Sözcü yazarı Saygı Öztürk'e konuşan Emin Çölaşan, tasarruf tedbirleri için şu ifadeleri kullandı:
"TAMAMI PALAVRA"
"Bakan tasarruf tedbirlerini açıkladı fakat açıkladıkları sözüm ona kurallar hikayedir, tamamı palavradır, göstermeliktir. Üzerinde durulması gereken en önemli hususlardan biri ‘İhale Kanunu’dur. Kamu ihalelerinin nasıl ve hangi esaslara göre yapılacağını belirleyen en önemli kanunlardan biridir. Fakat gelin görün ki seneler önce gene IMF’nin baskısıyla çıkarılan bu kanun, AKP iktidarı tarafınca tam 86 kez değiştirilmiş ve üzerinde acımasızca yapılan bir sürü değişiklik yürürlüğe konulmuş, yapılan değişikliklerle bu süreçte adamına göre muamele yapılmıştır.

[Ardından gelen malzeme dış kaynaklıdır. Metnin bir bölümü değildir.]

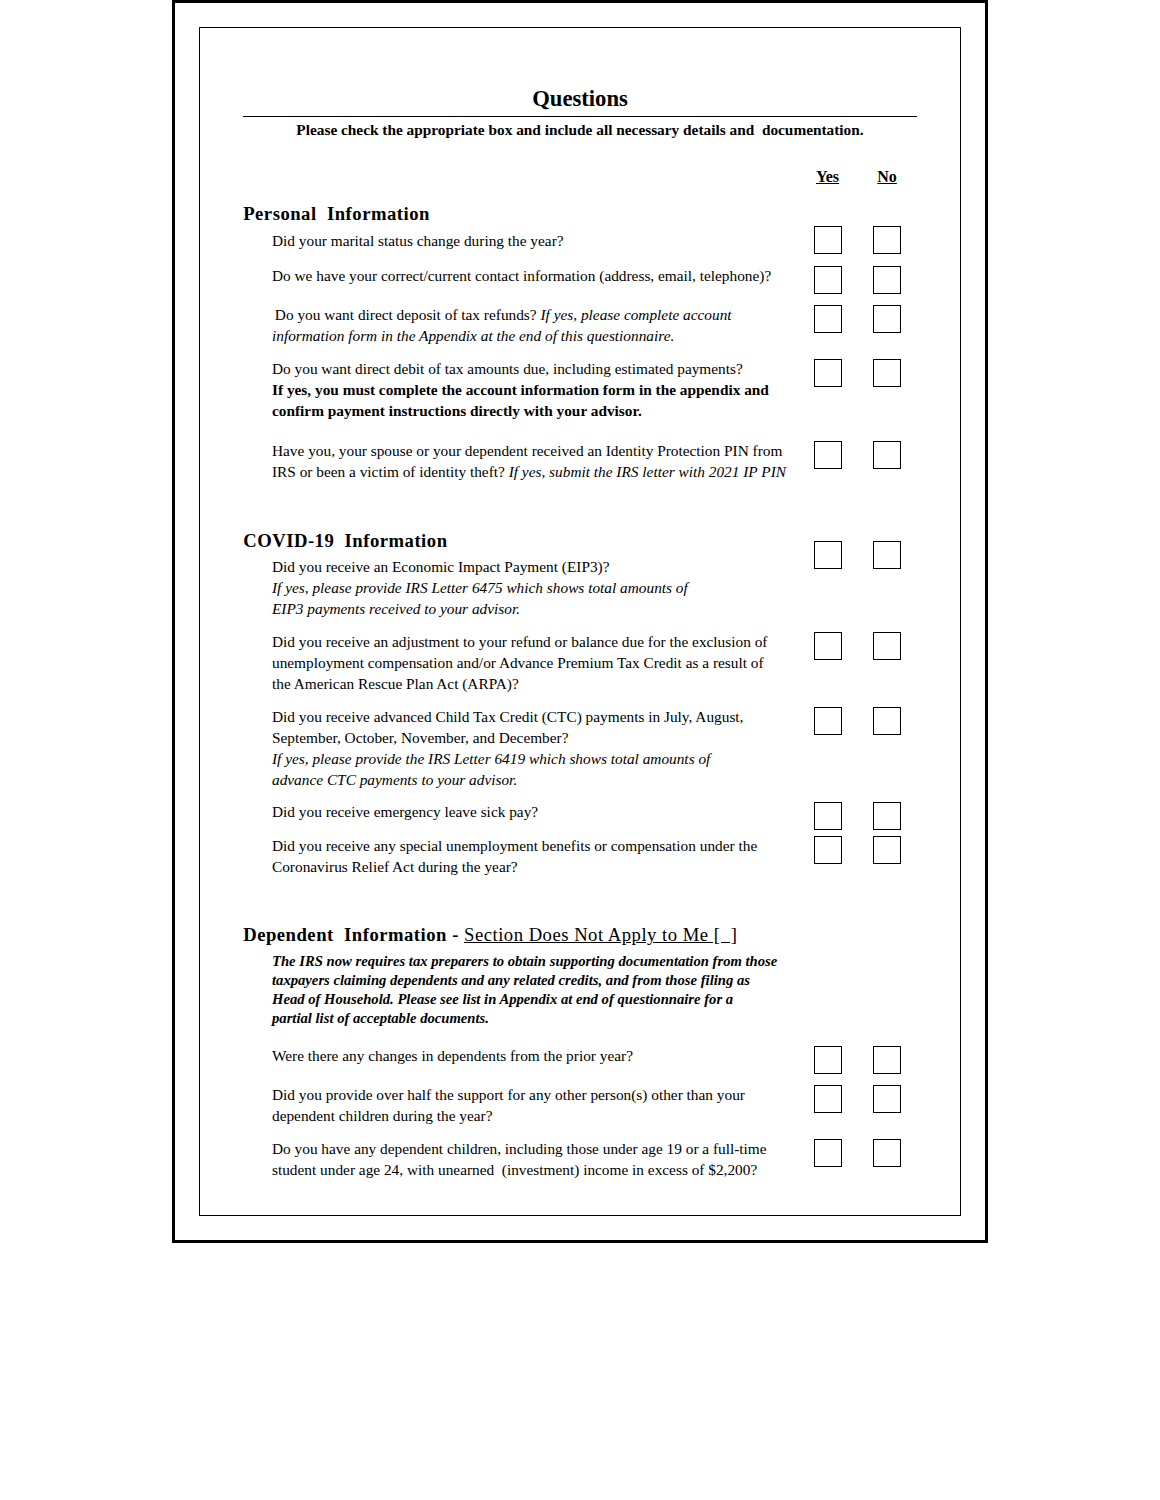Questions
Please check the appropriate box and include all necessary details and documentation.
| | Yes | No |
| Personal Information Did your marital status change during the year? | | |
| Do we have your correct/current contact information (address, email, telephone)? | | |
| Do you want direct deposit of tax refunds? If yes, please complete account information form in the Appendix at the end of this questionnaire. | | |
| Do you want direct debit of tax amounts due, including estimated payments? If yes, you must complete the account information form in the appendix and confirm payment instructions directly with your advisor. | | |
| Have you, your spouse or your dependent received an Identity Protection PIN from IRS or been a victim of identity theft? If yes, submit the IRS letter with 2021 IP PIN | | |
| COVID-19 Information Did you receive an Economic Impact Payment (EIP3)? If yes, please provide IRS Letter 6475 which shows total amounts of EIP3 payments received to your advisor. | | |
| Did you receive an adjustment to your refund or balance due for the exclusion of unemployment compensation and/or Advance Premium Tax Credit as a result of the American Rescue Plan Act (ARPA)? | | |
| Did you receive advanced Child Tax Credit (CTC) payments in July, August, September, October, November, and December? If yes, please provide the IRS Letter 6419 which shows total amounts of advance CTC payments to your advisor. | | |
| Did you receive emergency leave sick pay? | | |
| Did you receive any special unemployment benefits or compensation under the Coronavirus Relief Act during the year? | | |
Dependent Information - Section Does Not Apply to Me [ ]
The IRS now requires tax preparers to obtain supporting documentation from those
taxpayers claiming dependents and any related credits, and from those filing as
Head of Household. Please see list in Appendix at end of questionnaire for a
partial list of acceptable documents.
| Were there any changes in dependents from the prior year? | | |
| Did you provide over half the support for any other person(s) other than your dependent children during the year? | | |
| Do you have any dependent children, including those under age 19 or a full-time student under age 24, with unearned (investment) income in excess of $2,200? | | |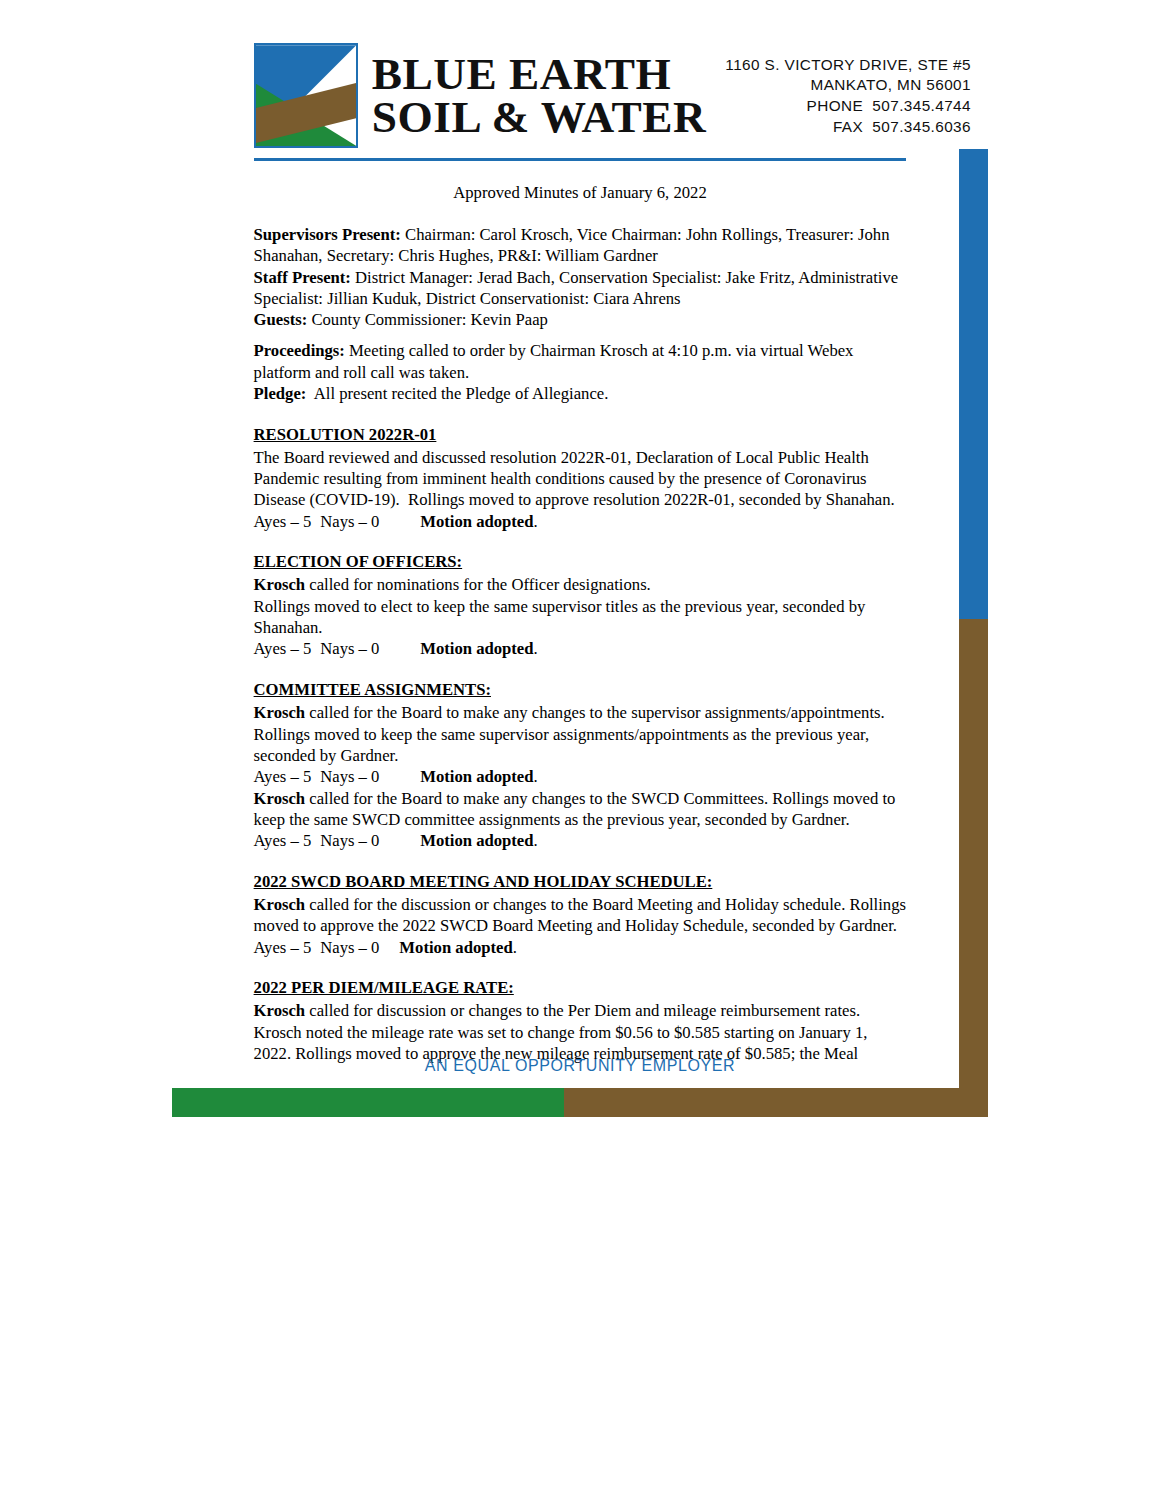BLUE EARTH
SOIL & WATER
1160 S. VICTORY DRIVE, STE #5
MANKATO, MN 56001
PHONE 507.345.4744
FAX 507.345.6036
Approved Minutes of January 6, 2022
Supervisors Present: Chairman: Carol Krosch, Vice Chairman: John Rollings, Treasurer: John Shanahan, Secretary: Chris Hughes, PR&I: William Gardner
Staff Present: District Manager: Jerad Bach, Conservation Specialist: Jake Fritz, Administrative Specialist: Jillian Kuduk, District Conservationist: Ciara Ahrens
Guests: County Commissioner: Kevin Paap
Proceedings: Meeting called to order by Chairman Krosch at 4:10 p.m. via virtual Webex platform and roll call was taken.
Pledge: All present recited the Pledge of Allegiance.
RESOLUTION 2022R-01
The Board reviewed and discussed resolution 2022R-01, Declaration of Local Public Health Pandemic resulting from imminent health conditions caused by the presence of Coronavirus Disease (COVID-19). Rollings moved to approve resolution 2022R-01, seconded by Shanahan.
Ayes – 5 Nays – 0 Motion adopted.
ELECTION OF OFFICERS:
Krosch called for nominations for the Officer designations.
Rollings moved to elect to keep the same supervisor titles as the previous year, seconded by Shanahan.
Ayes – 5 Nays – 0 Motion adopted.
COMMITTEE ASSIGNMENTS:
Krosch called for the Board to make any changes to the supervisor assignments/appointments. Rollings moved to keep the same supervisor assignments/appointments as the previous year, seconded by Gardner.
Ayes – 5 Nays – 0 Motion adopted.
Krosch called for the Board to make any changes to the SWCD Committees. Rollings moved to keep the same SWCD committee assignments as the previous year, seconded by Gardner.
Ayes – 5 Nays – 0 Motion adopted.
2022 SWCD BOARD MEETING AND HOLIDAY SCHEDULE:
Krosch called for the discussion or changes to the Board Meeting and Holiday schedule. Rollings moved to approve the 2022 SWCD Board Meeting and Holiday Schedule, seconded by Gardner.
Ayes – 5 Nays – 0 Motion adopted.
2022 PER DIEM/MILEAGE RATE:
Krosch called for discussion or changes to the Per Diem and mileage reimbursement rates. Krosch noted the mileage rate was set to change from $0.56 to $0.585 starting on January 1, 2022. Rollings moved to approve the new mileage reimbursement rate of $0.585; the Meal
AN EQUAL OPPORTUNITY EMPLOYER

"HER TÜRLÜ CAMBAZLIK SERGİLENDİ"
Yürürlükteki kanunda döndürülen en büyük dümenlerden biri pazarlık esasıdır. Kanunun maddelerinden kaçmak için her türlü cambazlık sergilenmiş ve bırakın tasarruf etmeyi bir yana, alabildiğine savurganlık yaşanmıştır. Bu süreç halen devam etmektedir. Bu söylediklerime ‘Davetiye usulü ihale’ dümenlerini de kesinlikle eklemek gerekmektedir.
İktidarın elindeki tüm güç ‘Acil ve acele alım’ palavrasından meydana gelmektedir. O kanunu, AKP iktidarı IMF’nin zoruyla çıkarmıştı. Şimdi gene IMF’nin baskısıyla tasarruf önlemleri gündeme getirilmektedir. Bizim kamuoyu, İhale Kanunu’ndaki bu oyunları şu son vakalarda ne yazık ki gündeme getirmedi. Oysa tasarruf denilince ilk akla gelen husus bu İhale Kanunu olmalıydı.
"FATURA ONLARA ÇIKARILDI"
Yeni araç alımı, memurların ulaşım servisleri gibi hususlar bu işin en arka planında yer alır. Biz ise oyunun merkezini bir yana bırakıp daha önemsiz mevzularla birbirimizi kandırmaya kalkışmaktayız. Durum bundan ibarettir. Sonuçta bu işin faturası tasarruf palavrası adı altında memura, işçiye, emekliye yansıyacak ve tüm savurganlıklar kısa sürede unutturulacaktır.
Burada dikkate alınması gereken önemli hususlardan birisi de iktidarın lüks ve şatafata olan düşkünlüğüdür. Bütün resmi toplantılar, dikkat ediniz beş yıldızlı otellerin salonlarında yemekli yapılıyor. Bu yolla kendi adamlarını zengin ediyorlar. Madem bundan böyle toplantılar kamuya ait salonlarda yapılacaksa, şimdiye kadar niçin yapmadınız? Elinizi tutan mı vardı?"